§ **Required work**
Write out the entries once more, exactly as they appear.

§ **Extracted information**
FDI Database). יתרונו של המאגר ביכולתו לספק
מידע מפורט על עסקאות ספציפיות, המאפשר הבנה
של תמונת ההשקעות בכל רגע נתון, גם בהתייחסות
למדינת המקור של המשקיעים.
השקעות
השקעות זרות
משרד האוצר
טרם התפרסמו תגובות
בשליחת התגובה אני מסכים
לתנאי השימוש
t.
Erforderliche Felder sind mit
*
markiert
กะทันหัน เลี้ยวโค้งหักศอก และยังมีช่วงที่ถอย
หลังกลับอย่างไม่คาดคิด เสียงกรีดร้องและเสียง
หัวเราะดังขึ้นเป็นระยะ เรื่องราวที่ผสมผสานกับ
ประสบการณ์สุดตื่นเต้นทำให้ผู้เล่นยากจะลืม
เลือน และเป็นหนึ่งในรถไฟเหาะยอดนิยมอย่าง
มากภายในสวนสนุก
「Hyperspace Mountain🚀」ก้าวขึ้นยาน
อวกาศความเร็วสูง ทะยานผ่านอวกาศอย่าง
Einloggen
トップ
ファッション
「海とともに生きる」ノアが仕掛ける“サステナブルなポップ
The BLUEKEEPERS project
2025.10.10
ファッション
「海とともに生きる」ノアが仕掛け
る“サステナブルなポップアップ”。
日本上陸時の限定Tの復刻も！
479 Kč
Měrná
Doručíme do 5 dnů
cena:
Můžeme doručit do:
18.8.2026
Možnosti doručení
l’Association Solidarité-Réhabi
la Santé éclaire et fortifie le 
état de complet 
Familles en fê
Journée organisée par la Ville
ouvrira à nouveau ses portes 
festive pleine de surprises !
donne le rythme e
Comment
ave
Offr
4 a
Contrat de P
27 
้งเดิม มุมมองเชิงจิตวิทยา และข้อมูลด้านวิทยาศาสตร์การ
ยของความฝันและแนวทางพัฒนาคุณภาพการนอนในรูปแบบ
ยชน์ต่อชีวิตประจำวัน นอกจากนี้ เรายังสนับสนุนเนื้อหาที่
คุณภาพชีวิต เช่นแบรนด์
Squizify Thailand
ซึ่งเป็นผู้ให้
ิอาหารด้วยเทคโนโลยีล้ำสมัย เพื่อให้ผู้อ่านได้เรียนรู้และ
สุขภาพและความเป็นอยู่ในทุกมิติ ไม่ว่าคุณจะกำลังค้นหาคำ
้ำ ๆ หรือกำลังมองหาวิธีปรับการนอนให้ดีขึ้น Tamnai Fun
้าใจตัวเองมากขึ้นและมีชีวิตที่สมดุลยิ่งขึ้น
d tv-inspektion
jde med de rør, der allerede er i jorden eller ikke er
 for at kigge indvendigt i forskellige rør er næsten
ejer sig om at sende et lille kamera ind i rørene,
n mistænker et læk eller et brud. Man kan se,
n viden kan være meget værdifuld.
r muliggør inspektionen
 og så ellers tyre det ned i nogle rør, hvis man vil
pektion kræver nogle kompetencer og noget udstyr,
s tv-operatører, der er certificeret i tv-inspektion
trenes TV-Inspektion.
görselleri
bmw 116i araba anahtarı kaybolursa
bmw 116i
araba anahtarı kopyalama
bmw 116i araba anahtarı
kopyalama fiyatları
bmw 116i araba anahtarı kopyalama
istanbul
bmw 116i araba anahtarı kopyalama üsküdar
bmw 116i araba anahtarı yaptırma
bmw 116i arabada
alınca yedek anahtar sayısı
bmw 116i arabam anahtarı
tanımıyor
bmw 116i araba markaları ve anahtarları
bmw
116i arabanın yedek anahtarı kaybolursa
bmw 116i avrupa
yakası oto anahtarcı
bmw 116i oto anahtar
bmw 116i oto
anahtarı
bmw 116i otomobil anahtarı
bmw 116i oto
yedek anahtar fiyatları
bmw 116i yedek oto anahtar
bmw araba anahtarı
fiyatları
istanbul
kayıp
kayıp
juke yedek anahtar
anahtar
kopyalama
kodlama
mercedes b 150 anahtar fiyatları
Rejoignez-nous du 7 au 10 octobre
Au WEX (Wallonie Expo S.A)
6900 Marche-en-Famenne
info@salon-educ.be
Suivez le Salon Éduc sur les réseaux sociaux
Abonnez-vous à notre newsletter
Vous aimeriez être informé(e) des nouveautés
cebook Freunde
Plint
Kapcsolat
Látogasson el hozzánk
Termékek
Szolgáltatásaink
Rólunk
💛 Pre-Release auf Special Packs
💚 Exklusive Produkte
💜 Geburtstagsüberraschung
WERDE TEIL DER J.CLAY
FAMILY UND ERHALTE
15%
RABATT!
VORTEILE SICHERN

§ **Your solution**
FDI Database). יתרונו של המאגר ביכולתו לספק
מידע מפורט על עסקאות ספציפיות, המאפשר הבנה
של תמונת ההשקעות בכל רגע נתון, גם בהתייחסות
למדינת המקור של המשקיעים.
השקעות
השקעות זרות
משרד האוצר
טרם התפרסמו תגובות
בשליחת התגובה אני מסכים
לתנאי השימוש
t.
Erforderliche Felder sind mit
*
markiert
กะทันหัน เลี้ยวโค้งหักศอก และยังมีช่วงที่ถอย
หลังกลับอย่างไม่คาดคิด เสียงกรีดร้องและเสียง
หัวเราะดังขึ้นเป็นระยะ เรื่องราวที่ผสมผสานกับ
ประสบการณ์สุดตื่นเต้นทำให้ผู้เล่นยากจะลืม
เลือน และเป็นหนึ่งในรถไฟเหาะยอดนิยมอย่าง
มากภายในสวนสนุก
「Hyperspace Mountain🚀」ก้าวขึ้นยาน
อวกาศความเร็วสูง ทะยานผ่านอวกาศอย่าง
Einloggen
トップ
ファッション
「海とともに生きる」ノアが仕掛ける“サステナブルなポップ
The BLUEKEEPERS project
2025.10.10
ファッション
「海とともに生きる」ノアが仕掛け
る“サステナブルなポップアップ”。
日本上陸時の限定Tの復刻も！
479 Kč
Měrná
Doručíme do 5 dnů
cena:
Můžeme doručit do:
18.8.2026
Možnosti doručení
l’Association Solidarité-Réhabi
la Santé éclaire et fortifie le 
état de complet 
Familles en fê
Journée organisée par la Ville
ouvrira à nouveau ses portes 
festive pleine de surprises !
donne le rythme e
Comment
ave
Offr
4 a
Contrat de P
27 
้งเดิม มุมมองเชิงจิตวิทยา และข้อมูลด้านวิทยาศาสตร์การ
ยของความฝันและแนวทางพัฒนาคุณภาพการนอนในรูปแบบ
ยชน์ต่อชีวิตประจำวัน นอกจากนี้ เรายังสนับสนุนเนื้อหาที่
คุณภาพชีวิต เช่นแบรนด์
Squizify Thailand
ซึ่งเป็นผู้ให้
ิอาหารด้วยเทคโนโลยีล้ำสมัย เพื่อให้ผู้อ่านได้เรียนรู้และ
สุขภาพและความเป็นอยู่ในทุกมิติ ไม่ว่าคุณจะกำลังค้นหาคำ
้ำ ๆ หรือกำลังมองหาวิธีปรับการนอนให้ดีขึ้น Tamnai Fun
้าใจตัวเองมากขึ้นและมีชีวิตที่สมดุลยิ่งขึ้น
d tv-inspektion
jde med de rør, der allerede er i jorden eller ikke er
 for at kigge indvendigt i forskellige rør er næsten
ejer sig om at sende et lille kamera ind i rørene,
n mistænker et læk eller et brud. Man kan se,
n viden kan være meget værdifuld.
r muliggør inspektionen
 og så ellers tyre det ned i nogle rør, hvis man vil
pektion kræver nogle kompetencer og noget udstyr,
s tv-operatører, der er certificeret i tv-inspektion
trenes TV-Inspektion.
görselleri
bmw 116i araba anahtarı kaybolursa
bmw 116i
araba anahtarı kopyalama
bmw 116i araba anahtarı
kopyalama fiyatları
bmw 116i araba anahtarı kopyalama
istanbul
bmw 116i araba anahtarı kopyalama üsküdar
bmw 116i araba anahtarı yaptırma
bmw 116i arabada
alınca yedek anahtar sayısı
bmw 116i arabam anahtarı
tanımıyor
bmw 116i araba markaları ve anahtarları
bmw
116i arabanın yedek anahtarı kaybolursa
bmw 116i avrupa
yakası oto anahtarcı
bmw 116i oto anahtar
bmw 116i oto
anahtarı
bmw 116i otomobil anahtarı
bmw 116i oto
yedek anahtar fiyatları
bmw 116i yedek oto anahtar
bmw araba anahtarı
fiyatları
istanbul
kayıp
kayıp
juke yedek anahtar
anahtar
kopyalama
kodlama
mercedes b 150 anahtar fiyatları
Rejoignez-nous du 7 au 10 octobre
Au WEX (Wallonie Expo S.A)
6900 Marche-en-Famenne
info@salon-educ.be
Suivez le Salon Éduc sur les réseaux sociaux
Abonnez-vous à notre newsletter
Vous aimeriez être informé(e) des nouveautés
cebook Freunde
Plint
Kapcsolat
Látogasson el hozzánk
Termékek
Szolgáltatásaink
Rólunk
💛 Pre-Release auf Special Packs
💚 Exklusive Produkte
💜 Geburtstagsüberraschung
WERDE TEIL DER J.CLAY
FAMILY UND ERHALTE
15%
RABATT!
VORTEILE SICHERN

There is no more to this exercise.